Um exemplo foi a isenção concedida a acionistas de empresas que recebem dividendos e a permissão para que empresas deduzam os valores pagos sobre Juros de Capital Próprio (JCP) aos acionistas. “Quando FHC (Fernando Henrique Cardoso) concedeu esses benefícios, gerou uma ‘fratura exposta’ no sistema tributário brasileiro que levou ao aumento da desigualdade social no país”, lembrou Gil, que também é cientista contábil e auditor fiscal da Receita Federal.

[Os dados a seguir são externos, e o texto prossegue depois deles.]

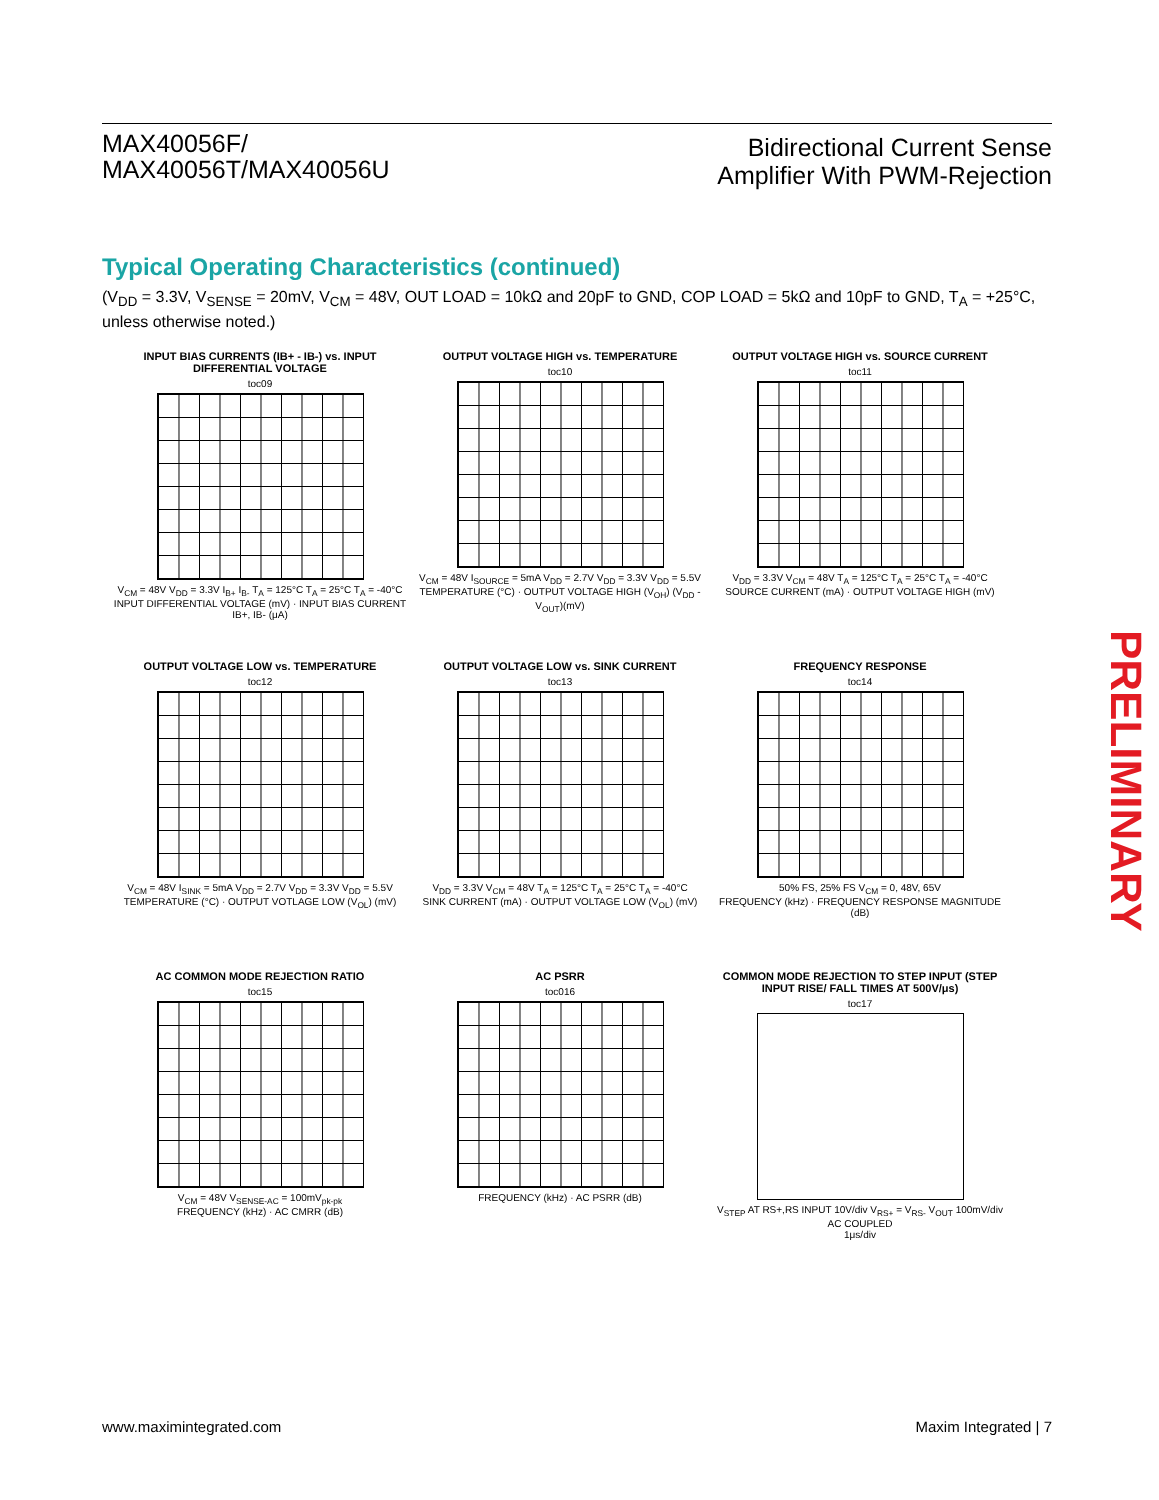MAX40056F/
MAX40056T/MAX40056U
Bidirectional Current Sense
Amplifier With PWM-Rejection
Typical Operating Characteristics (continued)
(V<sub>DD</sub> = 3.3V, V<sub>SENSE</sub> = 20mV, V<sub>CM</sub> = 48V, OUT LOAD = 10kΩ and 20pF to GND, COP LOAD = 5kΩ and 10pF to GND, T<sub>A</sub> = +25°C, unless otherwise noted.)
INPUT BIAS CURRENTS (IB+ - IB-) vs. INPUT DIFFERENTIAL VOLTAGE
toc09
V<sub>CM</sub> = 48V V<sub>DD</sub> = 3.3V I<sub>B+</sub> I<sub>B-</sub> T<sub>A</sub> = 125°C T<sub>A</sub> = 25°C T<sub>A</sub> = -40°C
INPUT DIFFERENTIAL VOLTAGE (mV) · INPUT BIAS CURRENT IB+, IB- (μA)
OUTPUT VOLTAGE HIGH vs. TEMPERATURE
toc10
V<sub>CM</sub> = 48V I<sub>SOURCE</sub> = 5mA V<sub>DD</sub> = 2.7V V<sub>DD</sub> = 3.3V V<sub>DD</sub> = 5.5V
TEMPERATURE (°C) · OUTPUT VOLTAGE HIGH (V<sub>OH</sub>) (V<sub>DD</sub> - V<sub>OUT</sub>)(mV)
OUTPUT VOLTAGE HIGH vs. SOURCE CURRENT
toc11
V<sub>DD</sub> = 3.3V V<sub>CM</sub> = 48V T<sub>A</sub> = 125°C T<sub>A</sub> = 25°C T<sub>A</sub> = -40°C
SOURCE CURRENT (mA) · OUTPUT VOLTAGE HIGH (mV)
OUTPUT VOLTAGE LOW vs. TEMPERATURE
toc12
V<sub>CM</sub> = 48V I<sub>SINK</sub> = 5mA V<sub>DD</sub> = 2.7V V<sub>DD</sub> = 3.3V V<sub>DD</sub> = 5.5V
TEMPERATURE (°C) · OUTPUT VOTLAGE LOW (V<sub>OL</sub>) (mV)
OUTPUT VOLTAGE LOW vs. SINK CURRENT
toc13
V<sub>DD</sub> = 3.3V V<sub>CM</sub> = 48V T<sub>A</sub> = 125°C T<sub>A</sub> = 25°C T<sub>A</sub> = -40°C
SINK CURRENT (mA) · OUTPUT VOLTAGE LOW (V<sub>OL</sub>) (mV)
FREQUENCY RESPONSE
toc14
50% FS, 25% FS V<sub>CM</sub> = 0, 48V, 65V
FREQUENCY (kHz) · FREQUENCY RESPONSE MAGNITUDE (dB)
AC COMMON MODE REJECTION RATIO
toc15
V<sub>CM</sub> = 48V V<sub>SENSE-AC</sub> = 100mV<sub>pk-pk</sub>
FREQUENCY (kHz) · AC CMRR (dB)
AC PSRR
toc016
FREQUENCY (kHz) · AC PSRR (dB)
COMMON MODE REJECTION TO STEP INPUT (STEP INPUT RISE/ FALL TIMES AT 500V/μs)
toc17
V<sub>STEP</sub> AT RS+,RS INPUT 10V/div V<sub>RS+</sub> = V<sub>RS-</sub> V<sub>OUT</sub> 100mV/div AC COUPLED
1μs/div
PRELIMINARY
www.maximintegrated.com Maxim Integrated | 7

Uma das propostas para se evitar a continuidade desta injustiça é acabar com a isenção dos dividendos e as deduções sobre as remunerações de JCP, além de isentar rendas de até R$ 5 mil reais e criar alíquotas maiores para altas rendas.
A auditora fiscal Clair Hickmann, diretora técnica do IJF, falou sobre ferramentas utilizadas pela elite financeira dominante para escapar do pagamento de tributos, como o uso de paraísos fiscais, a transferência de lucros para o exterior, com subfaturamento de exportações e superfaturamento de importações, despesas com serviços de empréstimos intragrupos para reduzir o lucro tributável, como as conhecidas deduções sobre juros de capital próprio, e planejamentos tributários abusivos, como as fusões de bancos.

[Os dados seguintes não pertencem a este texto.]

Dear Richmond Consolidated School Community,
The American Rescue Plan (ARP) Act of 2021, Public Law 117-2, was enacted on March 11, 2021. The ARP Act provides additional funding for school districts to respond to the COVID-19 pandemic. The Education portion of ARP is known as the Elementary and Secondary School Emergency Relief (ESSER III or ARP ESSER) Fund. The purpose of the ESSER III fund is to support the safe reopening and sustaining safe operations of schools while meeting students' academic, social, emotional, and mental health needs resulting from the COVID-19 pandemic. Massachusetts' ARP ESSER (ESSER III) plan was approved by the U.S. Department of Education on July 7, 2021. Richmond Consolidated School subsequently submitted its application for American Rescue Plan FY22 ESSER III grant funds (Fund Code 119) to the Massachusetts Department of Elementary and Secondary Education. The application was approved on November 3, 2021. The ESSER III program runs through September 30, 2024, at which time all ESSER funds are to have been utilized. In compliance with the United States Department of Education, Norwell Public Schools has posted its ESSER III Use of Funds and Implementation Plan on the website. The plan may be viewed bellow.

Como exemplo, Clair citou a venda subfaturada de minério de ferro brasileiro para a Suíça, tendo a China como destino final da mercadoria. “O Brasil fatura o minério para a Suíça, um paraíso fiscal, com impostos reduzidos. Mas, o produto vai direto para a China. Depois, esses recursos entram no Brasil, vindo da Suíça, como sendo investimento estrangeiro no setor produtivo e, por isso, são remunerados como JCP, sem a incidência de impostos”, explicou.
Segundo Clair, entre 2009 e 2015, a exportação de ferro brasileiro gerou uma perda de US$ 12,407 bilhões em recursos tributários para o Brasil. “Isso representa uma perda média de US$ 1,770 bilhão a cada ano. São R$ 6 bilhões por ano”, disse.
Para ela, além de mudanças na legislação, é preciso garantir estrutura para que haja uma administração tributária capaz de implementar a legislação e dar efetividades ao sistema tributário e sua progressividade, com troca de informações entre fiscos de todos os países. Também faz parte disso a revisão da estrutura do Conselho Administrativo de Recursos Fiscais (Carf).